皇居三の丸尚蔵館:伊藤若冲の傑作も。皇室に伝わる至宝の殿堂

皇居三の丸尚蔵館:伊藤若冲の傑作も。皇室に伝わる至宝の殿堂

美術館

皇室に代々受け継がれた美術品が国に寄贈されたことを機に、皇居東御苑内に開館した美術館。伊藤若冲「動植綵絵」など約9800点を収蔵し、2026年秋には新施設として全面開館予定です。

はじめに:皇室の至宝を守り伝える場所

三の丸尚蔵館は、皇室に代々受け継がれてきた絵画・書・工芸品などの美術品が国に寄贈されたことを機に、1993年(平成5年)に皇居東御苑内に開館した美術館です。江戸城の三の丸跡にあたる場所に建つことが館名の由来です。2023年からは「皇居三の丸尚蔵館」と名を改め、新しい施設への建て替えが進められています。現在は工事のため休館しており、全面開館は2026年(令和8年)秋を予定しています。全面開館後の展示面積は約1,300平方メートルとなり、これまでより格段に多くの作品を公開できるようになります。

コレクション:皇室に受け継がれた美の粋

収蔵品は約9,800点。日本美術史の頂点に位置づけられる作品が数多く含まれ、国宝に指定されたものだけでも、伊藤若冲《動植綵絵》、狩野永徳《唐獅子図屏風》、《蒙古襲来絵詞》、《春日権現験記絵》、小野道風《屏風土代》があります。
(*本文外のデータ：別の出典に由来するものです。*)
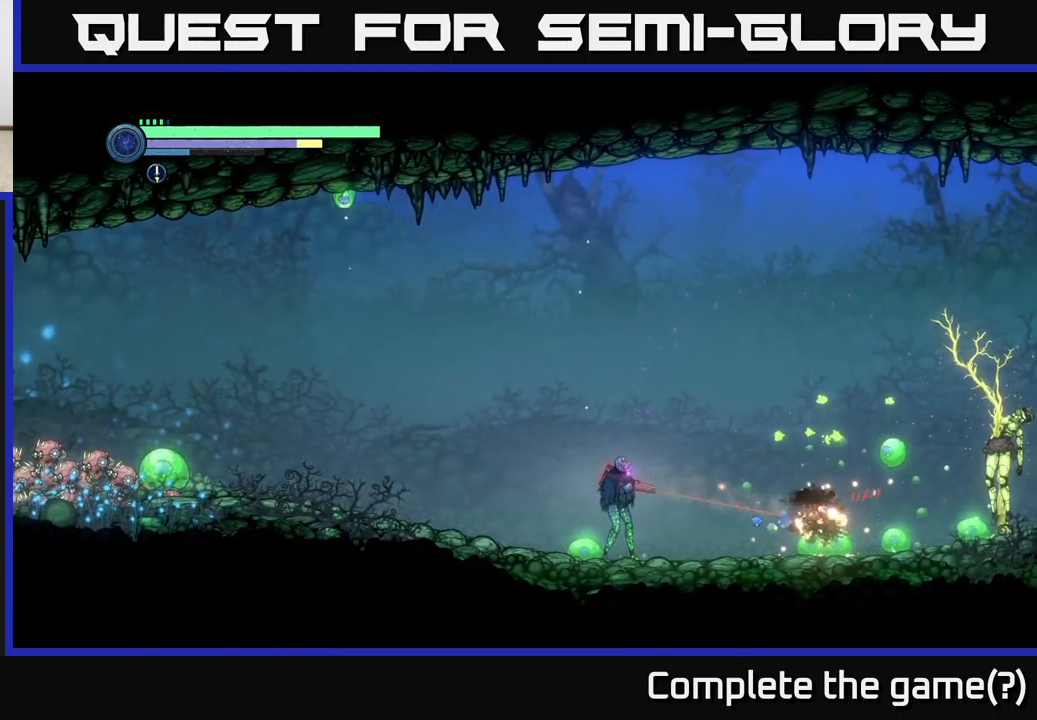
{"buttons": ["L2"], "left_stick": "right", "right_stick": "center", "events": [[83, "Y", "up"], [267, "L2", "up"], [500, "L2", "down"]]}
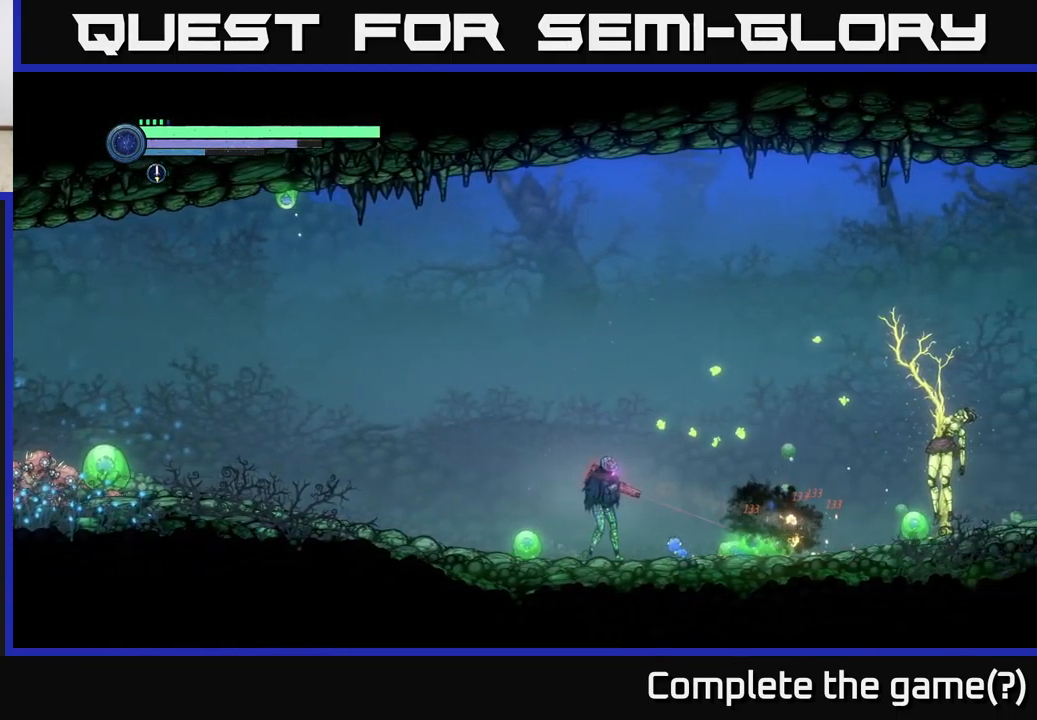
{"buttons": [], "left_stick": "right", "right_stick": "center", "events": [[67, "Y", "down"], [183, "Y", "up"], [467, "L2", "up"]]}
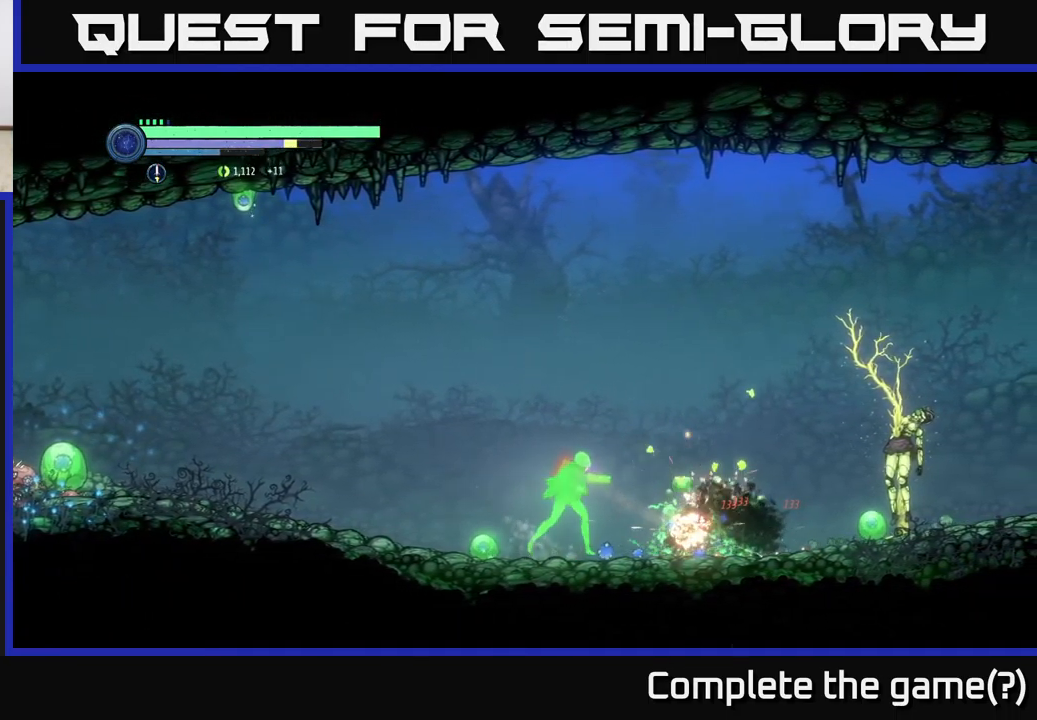
{"buttons": ["X"], "left_stick": "right", "right_stick": "center", "events": [[200, "X", "down"], [317, "X", "up"], [500, "X", "down"]]}
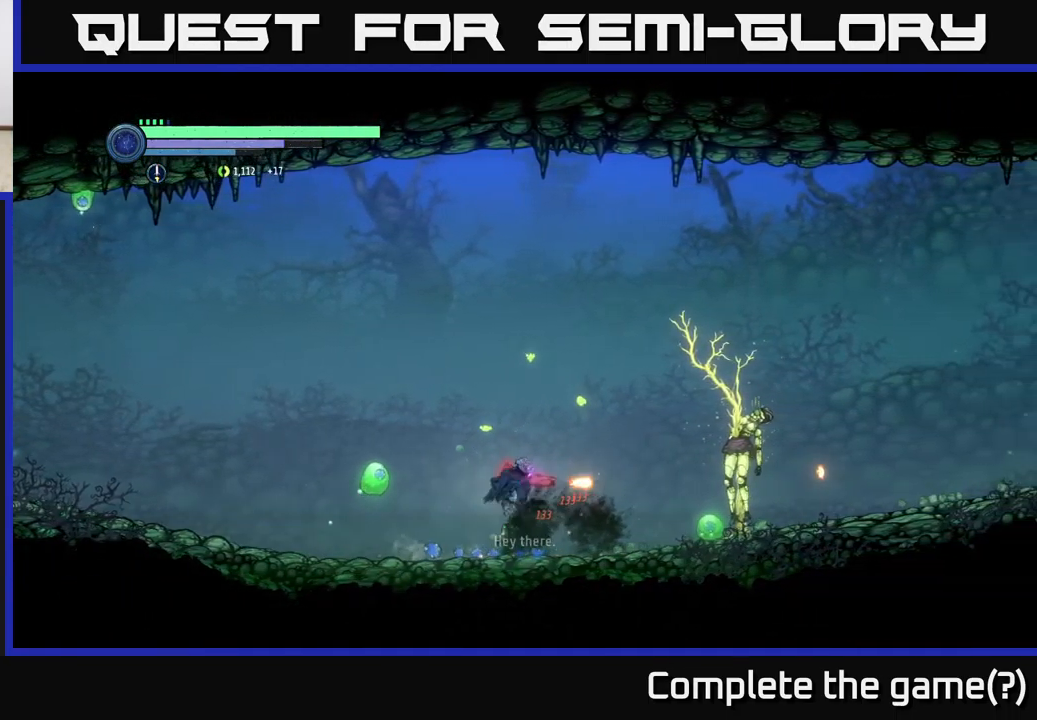
{"buttons": ["X", "L2"], "left_stick": "down-right", "right_stick": "center", "events": [[117, "X", "up"], [200, "L2", "down"], [200, "left_stick", "down-right"], [283, "X", "down"], [367, "X", "up"], [450, "X", "down"]]}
平安時代の名筆として名高い《粘葉本和漢朗詠集》もそのひとつで、唐紙の華やかな料紙と流麗な仮名が響き合う美しさは格別です。近代以降の帝室技芸員による工芸品や、諸外国から贈られた品々も含まれ、日本の美と外交の歴史が重なり合うコレクションとなっています。

伊藤若冲《動植綵絵》:奇想の絵師、畢生の大作

当館の代名詞とも言えるのが、江戸中期の絵師・伊藤若冲が約10年の歳月をかけて描き上げた《動植綵絵》全30幅です。鶏や魚、花や虫にいたるまで、あらゆる生きものを極彩色と執拗なまでの観察眼で描き尽くした連作で、若冲は釈迦三尊像とあわせてこれを京都・相国寺に寄進しました。のちに皇室へ献納され、2021年に国宝に指定されています。当サイトにも《動植綵絵》を紹介する記事がありますので、あわせてお読みください。全30幅が一度に並ぶ機会はまれで、展示替えで少しずつ公開されるのが通例です。

3つの見どころ

国宝級の名品との出会い:《動植綵絵》や《唐獅子図屏風》など、教科書で見た作品の実物に出会える、密度の高いコレクションです。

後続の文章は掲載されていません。